TEMPO.CO, Jakarta - Pakar hukum pidana dari Universitas Trisakti Abdul Fickar Hadjar mengatakan aktivis Robertus Robet dapat mengajukan gugatan praperadilan atas penetapan dirinya menjadi tersangka. Sebab, dia menilai, penetapan tersangka terhadap Robet tidak sah. “Seharusnya itu bisa dipraperadilan, karena penetapannya sebagai tersangka tidak sah,” kata dia dihubungi, Sabtu, 9 Maret 2019.
Baca: Moeldoko: Jangan Cari Popularitas dengan Melawan TNI
Fickar menilai penetapan tersangka terhadap Robet tidak sah melihat pasal yang disangkakan terhadap dosen Universitas Negeri Jakarta itu. Polisi menjerat Robet dengan Pasal 207 Kitab Undang-Undang Hukum Pidana. Menurut Fickar, pasal itu merupakan delik aduan.

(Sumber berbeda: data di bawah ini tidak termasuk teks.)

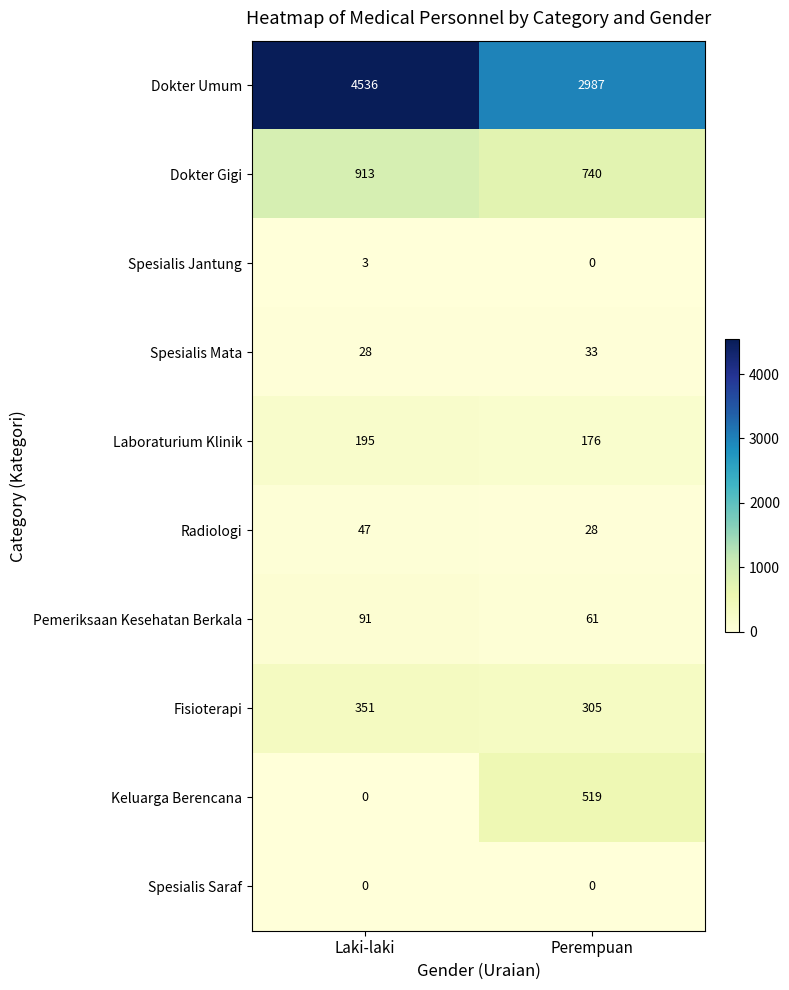

At which label is Spesialis Mata closest to 30?

Laki-laki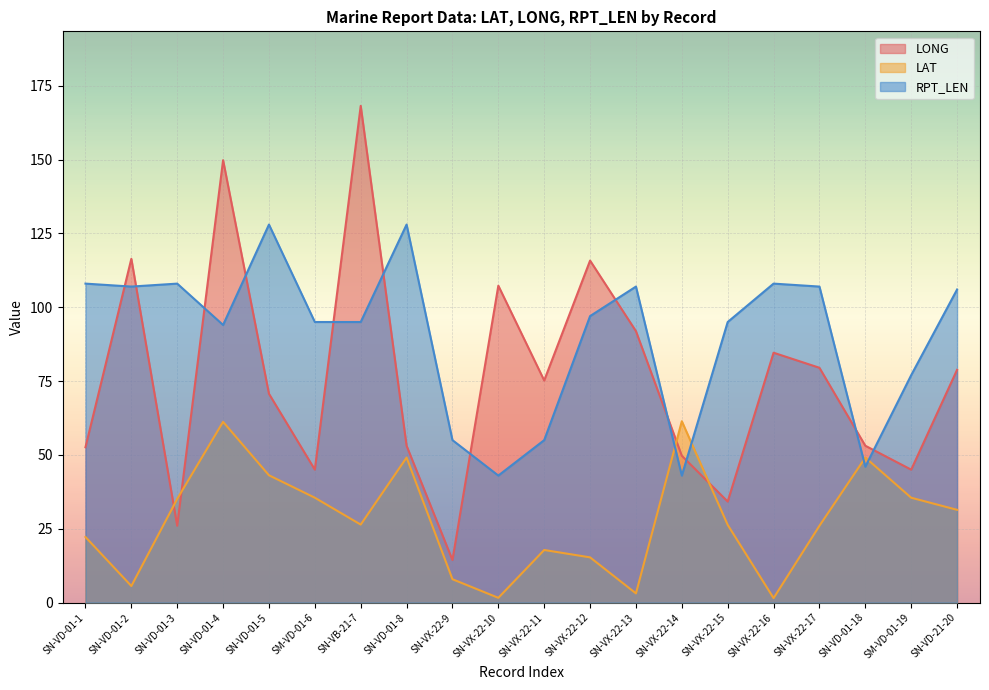

The LAT series shows 8.3 at SN-VD-01-2. True or false?

False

Artinya polisi hanya bisa menangani kasus itu bila ada pihak yang melapor. “Dalam konteks ini prosedurnya belum benar karena tidak ada pihak yang melapor,” kata dia.
Sebelumya, polisi menetapkan Robet menjadi tersangka penghinaan institusi TNI. Penetapan itu berawal dari viralnya video editan kala Robet berorasi dalam acara Kamisan, 28 Februari 2019. Acara Kamisan hari itu bertema penolakan terhadap rencana perluasan jabatan sipil untuk TNI. Dalam orasinya, Robet menyanyikan pelesetan mars ABRI. Lagu itu populer dinyanyikan demonstran pada zaman reformasi.
Bagian inilah yang kemudian dipotong dan diviralkan oleh pihak tertentu hingga berujung pada penangkapan Robet. Inti pidato Robet adalah mengkritik niat pemerintah memberi jabatan sipil kepada TNI karena dianggap bisa berujung pada praktik dwifungsi ABRI seperti masa silam. Robet ingin TNI tetap profesional sebagai alat pertahanan negara.
Lantaran video itu viral, polisi kemudian menangkap Robet dan menjeratnya dengan Pasal 207 KUHP. Pasal ini mengatur tentang penghinaan kepada penguasa atau badan umum yang ada di Indonesia. Bunyi pasal tersebut ialah "Barang siapa dengan sengaja di muka umum dengan lisan atau tulisan menghina suatu penguasa atau badan umum yang ada di Indonesia, diancam dengan pidana penjara paling lama satu tahun enam bulan atau pidana denda paling banyak empat ribu lima ratus rupiah."
Kepala Biro Penerangan Masyarakat Divisi Humas Polri, Brigadir Jenderal Dedi Prasetyo mengatakan penangkapan Robertus Robet didasarkan laporan model A. Artinya, polisi membuat pengaduan sendiri setelah mengetahui adanya dugaan tindak pidana, tanpa adanya aduan pihak lain. Robertus Robet ditangkap di rumahnya pada Rabu malam, 6 Maret 2019 di rumahnya, Depok, Jawa Barat dan langsung dibawa ke Bareskrim Mabes Polri.
Fickar menganggap penggunaan Pasal 207 dalam kasus Robet ini tidak tepat. Dia mengatakan Pasal 207 KUHP merupakan delik aduan. Penetapan pasal itu menjadi delik aduan diputuskan oleh Mahkamah Konstitusi. Mengutip Putusan MK Nomor 013-022/PUU-IV/2006 salah satunya berbunyi: "Menimbang bahwa dalam kaitan pemberlakuan Pasal 207 KUHPidana bagi delik penghinaan terhadap Presiden dan/atau Wakil Presiden sebagaimana halnya dengan penghinaan terhadap penguasa atau badan publik (gestelde macht of openbaar lichaam) lainnya, memang seharusnya penuntutan terhadapnya dilakukan atas dasar pengaduan (bij klacht).
Baca: Pengamat Sebut Penetapan Tersangka Robertus Robet Tidak Sah
“Delik aduan itu adalah kejahatan yang bisa diproses bila korbannya mengadu. Kalau dikontekskan kasusnya Robet siapa yang mengadu? Siapa yang merasa dirugikan?” kata dia.